Rápidamente me pongo de pie y cuando termino con el botón y el ziper de mis jeans, busco debajo de la cama mis zapatos. Con movimientos torpes ato mis agujetas y cuando están listas miro hacia él, de nuevo.

—¿Terminaste...? —el tono de su voz es bajo, pero no sé si me da más miedo eso, a que me grite como siempre.

Asiento lentamente con la cabeza y miro a sus profundos ojos. No sé desde qué momento comenzó a hacer frío aquí, tanto, que mis huesos duelen. Mis piernas tiritan sin que pueda controlarlas, pero no es por el frío, es por el miedo que invade mi corazón y porque sé lo que me espera.

—Ahora, ¿me vas a explicar lo que estaba pasando aquí, Sebastián?

Mis ojos pasan de los de mi padre a los de Sebastián, o Sebas, como le digo yo. Su cara está pálida, ha perdido el color y no lo culpo, papá es alguien quien puede hacer que pase eso en cuestión de segundos, y, apuesto que mi rostro debe lucir igual.

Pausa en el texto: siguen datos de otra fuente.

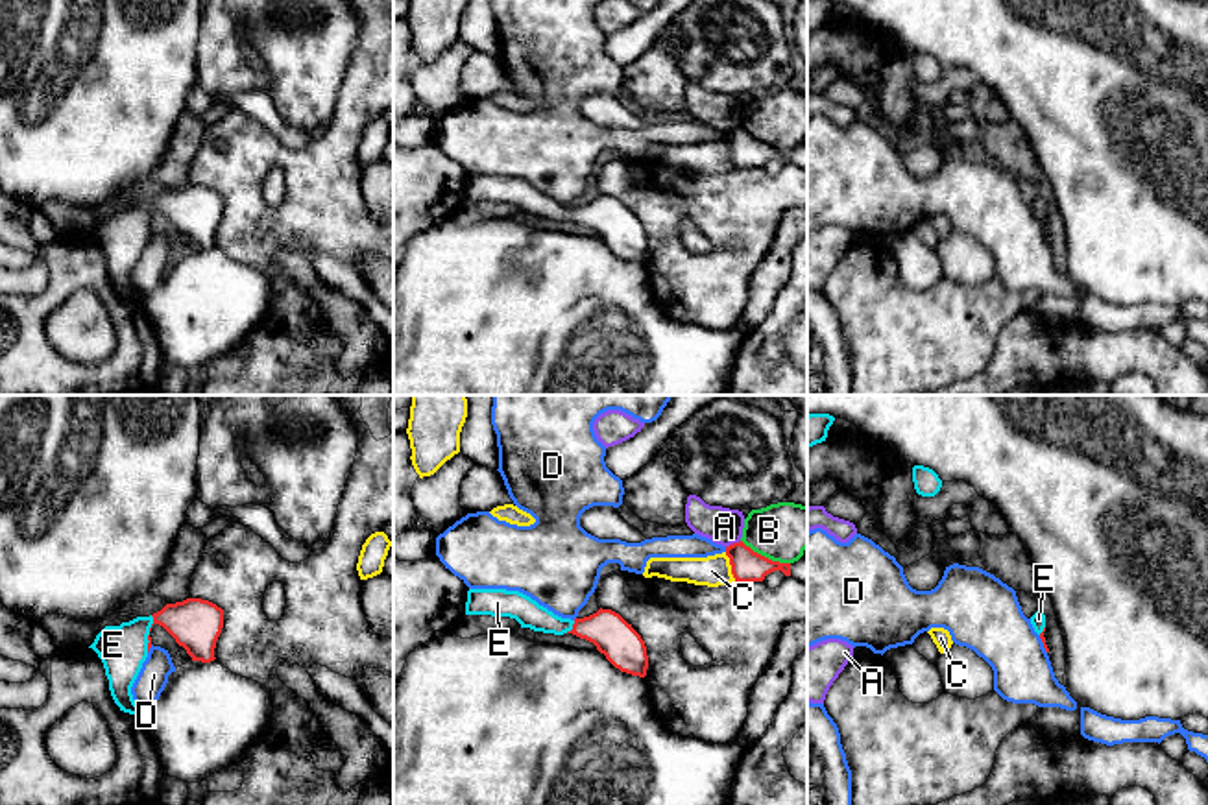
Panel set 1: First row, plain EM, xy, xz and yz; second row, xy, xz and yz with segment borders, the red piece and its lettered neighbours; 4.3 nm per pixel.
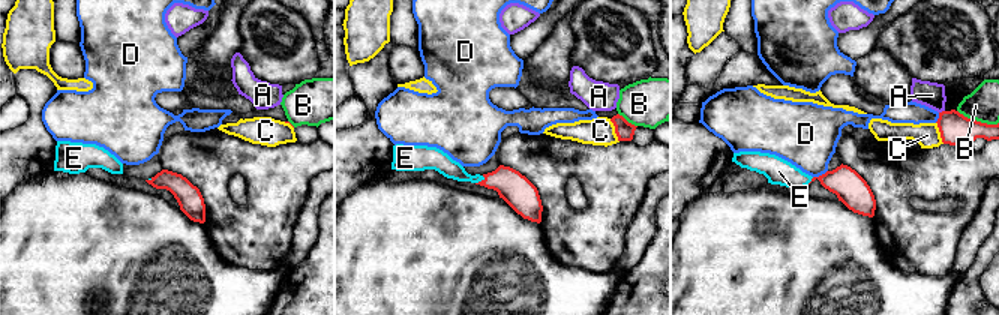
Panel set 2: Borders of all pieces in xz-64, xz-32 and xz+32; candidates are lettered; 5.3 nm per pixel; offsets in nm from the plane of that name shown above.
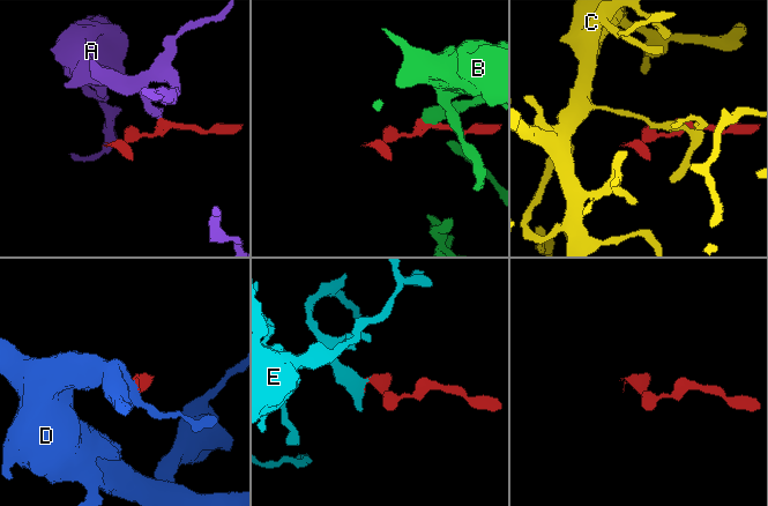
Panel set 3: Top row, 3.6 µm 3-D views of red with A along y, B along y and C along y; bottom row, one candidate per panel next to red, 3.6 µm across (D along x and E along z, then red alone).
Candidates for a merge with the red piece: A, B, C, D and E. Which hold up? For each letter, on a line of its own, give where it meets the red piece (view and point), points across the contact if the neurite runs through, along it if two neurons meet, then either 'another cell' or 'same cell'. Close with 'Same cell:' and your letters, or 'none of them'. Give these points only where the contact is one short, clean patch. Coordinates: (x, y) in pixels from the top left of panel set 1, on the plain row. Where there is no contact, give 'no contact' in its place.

Sebas me mira y abre la boca para decir algo pero la cierra inmediatamente y después la abre de nuevo. Está semi desnudo, solo ha alcanzado a ponerse sus calzones rojos.

—Yo..., ehmm.., Orly..., y yo... —tartamudea.

Un segundo después de eso escucho el sonido del puño de papá estamparse contra la mejilla derecha de Sebas,  obligándolo a caer al suelo.

Su rostro mira de nuevo al de papá esperando que siga golpeándolo, pero no es así. Y papá lo mira esperando que llore, pero no lo hará, Sebas es muy fuerte como para romperse ahora.
La mano izquierda de papá se vuelve a levantar en el aire, pero se detiene.

¡Carajo, no!

—¡Eres una maldita rata enferma! ¡¿cómo puedes hacerle esto a mi hijo?! ¡es apenas un niño! —se lleva la mano a la frente y la otra mantiene el puño presionado, tan fuerte que sus nudillos se volvieron blancos—.¡TIENE TRECE AÑOS, POR DIOS! —grita tan fuerte que mis parpados se apretan y mi corazón late deseperado, como si quiera salir huyendo de aquí.

Sebastián no dice nada, mira hacia el suelo con la mano aún apoyada sobre su mejilla herida. Al no obtener respuesta las botas puntiagudas avanzan hasta donde está Sebas tirado y comienzan a clavarse en repetidas ocasiones en su estómago y costillas. Sebas no para de gritar y trata de cubrise,  pero es vano. Suena como si estuviera golpeando un costal de papas.

—Me vas a decir o tendré que sacarte la verdad a golpes, así me toque matarte —lo amenaza.

—¡Basta! Pare..., por favor. Se lo suplico —grita Sebas.

El dolor que se expresa en su cara cada vez que la bota choca con su piel desnuda, es indescriptible. Tengo que hacer algo... Pero, ¿qué?